PROBLEM REQUIREMENTS: Repeat the data as given. Images do not go in the copy.

DATASET CONTENT:
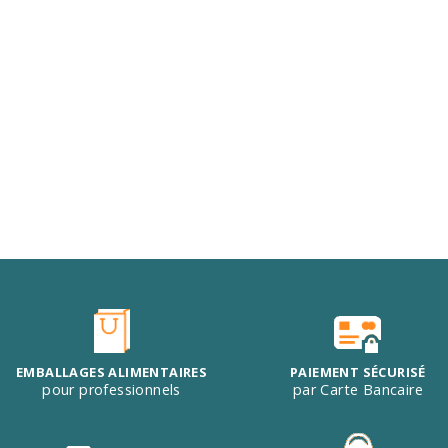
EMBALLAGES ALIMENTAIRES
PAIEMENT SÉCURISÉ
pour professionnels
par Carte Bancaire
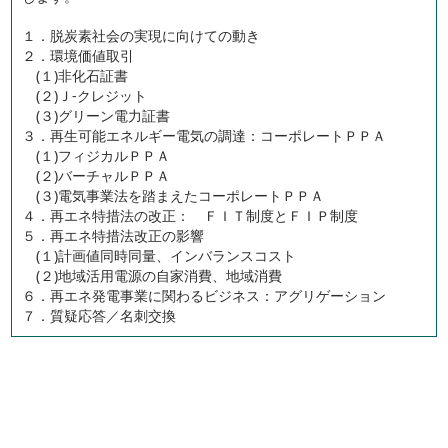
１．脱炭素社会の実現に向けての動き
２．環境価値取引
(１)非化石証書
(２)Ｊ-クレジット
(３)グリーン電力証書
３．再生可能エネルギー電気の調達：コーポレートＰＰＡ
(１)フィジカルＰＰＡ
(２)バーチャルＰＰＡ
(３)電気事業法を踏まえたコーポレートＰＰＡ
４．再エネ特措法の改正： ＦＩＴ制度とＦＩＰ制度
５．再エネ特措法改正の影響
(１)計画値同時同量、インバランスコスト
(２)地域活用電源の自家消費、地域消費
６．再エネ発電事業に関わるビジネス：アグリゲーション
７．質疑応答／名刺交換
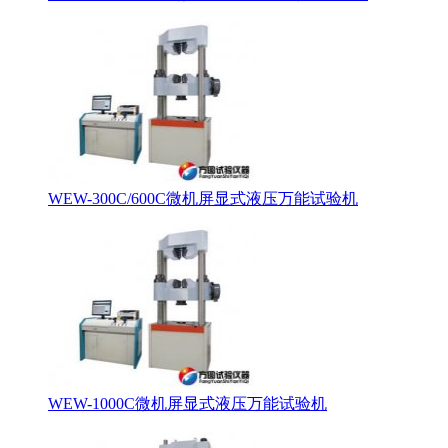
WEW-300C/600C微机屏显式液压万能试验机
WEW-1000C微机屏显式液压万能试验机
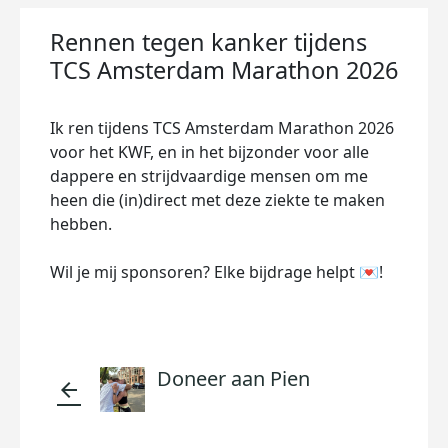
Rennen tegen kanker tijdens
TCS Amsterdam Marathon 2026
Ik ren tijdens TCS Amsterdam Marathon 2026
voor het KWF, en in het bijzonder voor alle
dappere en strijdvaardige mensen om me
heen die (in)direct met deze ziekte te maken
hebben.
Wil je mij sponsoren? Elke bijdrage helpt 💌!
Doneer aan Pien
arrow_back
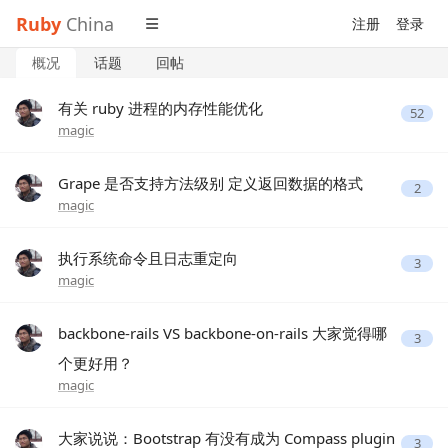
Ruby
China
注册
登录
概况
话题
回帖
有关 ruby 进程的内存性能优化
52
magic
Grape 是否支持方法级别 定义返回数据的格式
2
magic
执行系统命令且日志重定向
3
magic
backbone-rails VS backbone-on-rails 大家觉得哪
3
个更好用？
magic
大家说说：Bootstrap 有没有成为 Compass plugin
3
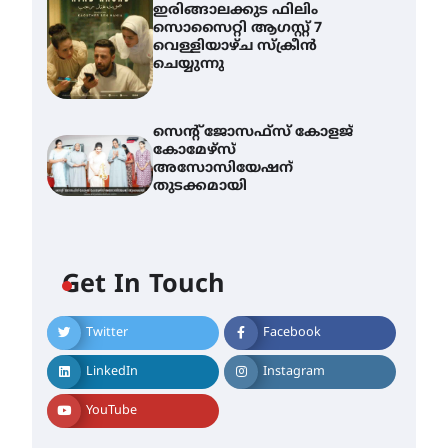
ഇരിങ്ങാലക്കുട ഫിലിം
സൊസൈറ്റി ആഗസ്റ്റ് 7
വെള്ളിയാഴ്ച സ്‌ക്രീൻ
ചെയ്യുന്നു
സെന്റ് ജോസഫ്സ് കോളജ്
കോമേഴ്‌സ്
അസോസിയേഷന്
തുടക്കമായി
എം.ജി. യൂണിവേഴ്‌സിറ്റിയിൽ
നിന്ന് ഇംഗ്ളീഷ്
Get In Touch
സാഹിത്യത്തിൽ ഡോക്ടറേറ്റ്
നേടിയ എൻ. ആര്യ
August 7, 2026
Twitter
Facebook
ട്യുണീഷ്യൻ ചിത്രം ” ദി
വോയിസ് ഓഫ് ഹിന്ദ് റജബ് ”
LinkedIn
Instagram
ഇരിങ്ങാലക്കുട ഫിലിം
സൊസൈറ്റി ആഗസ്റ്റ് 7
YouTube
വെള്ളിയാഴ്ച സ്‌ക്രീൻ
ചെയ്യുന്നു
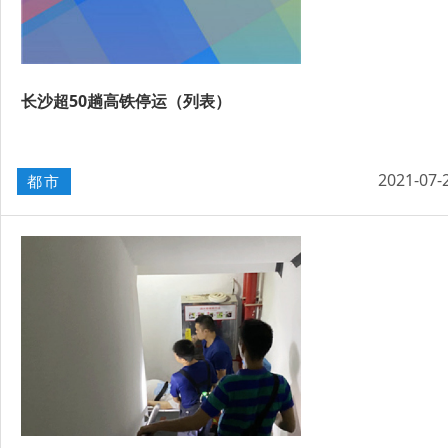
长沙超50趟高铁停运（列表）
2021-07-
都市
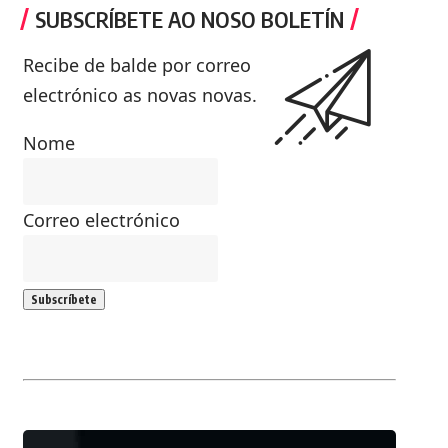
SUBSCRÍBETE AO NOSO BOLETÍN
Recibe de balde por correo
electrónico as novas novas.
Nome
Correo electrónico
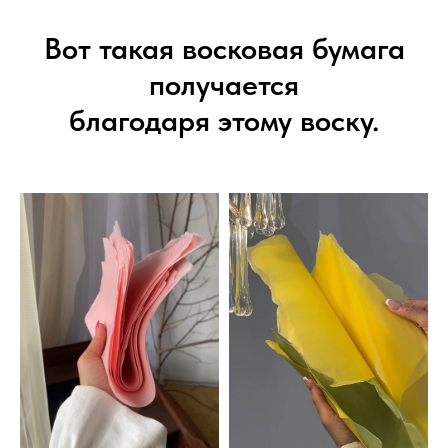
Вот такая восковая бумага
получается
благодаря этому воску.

RESULT:
EMBALLAGES ALIMENTAIRES
PAIEMENT SÉCURISÉ
pour professionnels
par Carte Bancaire
１．脱炭素社会の実現に向けての動き
２．環境価値取引
(１)非化石証書
(２)Ｊ-クレジット
(３)グリーン電力証書
３．再生可能エネルギー電気の調達：コーポレートＰＰＡ
(１)フィジカルＰＰＡ
(２)バーチャルＰＰＡ
(３)電気事業法を踏まえたコーポレートＰＰＡ
４．再エネ特措法の改正： ＦＩＴ制度とＦＩＰ制度
５．再エネ特措法改正の影響
(１)計画値同時同量、インバランスコスト
(２)地域活用電源の自家消費、地域消費
６．再エネ発電事業に関わるビジネス：アグリゲーション
７．質疑応答／名刺交換
WEW-300C/600C微机屏显式液压万能试验机
WEW-1000C微机屏显式液压万能试验机
Rennen tegen kanker tijdens
TCS Amsterdam Marathon 2026
Ik ren tijdens TCS Amsterdam Marathon 2026
voor het KWF, en in het bijzonder voor alle
dappere en strijdvaardige mensen om me
heen die (in)direct met deze ziekte te maken
hebben.
Wil je mij sponsoren? Elke bijdrage helpt 💌!
Doneer aan Pien
arrow_back
Ruby
China
注册
登录
概况
话题
回帖
有关 ruby 进程的内存性能优化
52
magic
Grape 是否支持方法级别 定义返回数据的格式
2
magic
执行系统命令且日志重定向
3
magic
backbone-rails VS backbone-on-rails 大家觉得哪
3
个更好用？
magic
大家说说：Bootstrap 有没有成为 Compass plugin
3
ഇരിങ്ങാലക്കുട ഫിലിം
സൊസൈറ്റി ആഗസ്റ്റ് 7
വെള്ളിയാഴ്ച സ്‌ക്രീൻ
ചെയ്യുന്നു
സെന്റ് ജോസഫ്സ് കോളജ്
കോമേഴ്‌സ്
അസോസിയേഷന്
തുടക്കമായി
എം.ജി. യൂണിവേഴ്‌സിറ്റിയിൽ
നിന്ന് ഇംഗ്ളീഷ്
Get In Touch
സാഹിത്യത്തിൽ ഡോക്ടറേറ്റ്
നേടിയ എൻ. ആര്യ
August 7, 2026
Twitter
Facebook
ട്യുണീഷ്യൻ ചിത്രം ” ദി
വോയിസ് ഓഫ് ഹിന്ദ് റജബ് ”
LinkedIn
Instagram
ഇരിങ്ങാലക്കുട ഫിലിം
സൊസൈറ്റി ആഗസ്റ്റ് 7
YouTube
വെള്ളിയാഴ്ച സ്‌ക്രീൻ
ചെയ്യുന്നു
长沙超50趟高铁停运（列表）
2021-07-
都市
SUBSCRÍBETE AO NOSO BOLETÍN
Recibe de balde por correo
electrónico as novas novas.
Nome
Correo electrónico
Вот такая восковая бумага
получается
благодаря этому воску.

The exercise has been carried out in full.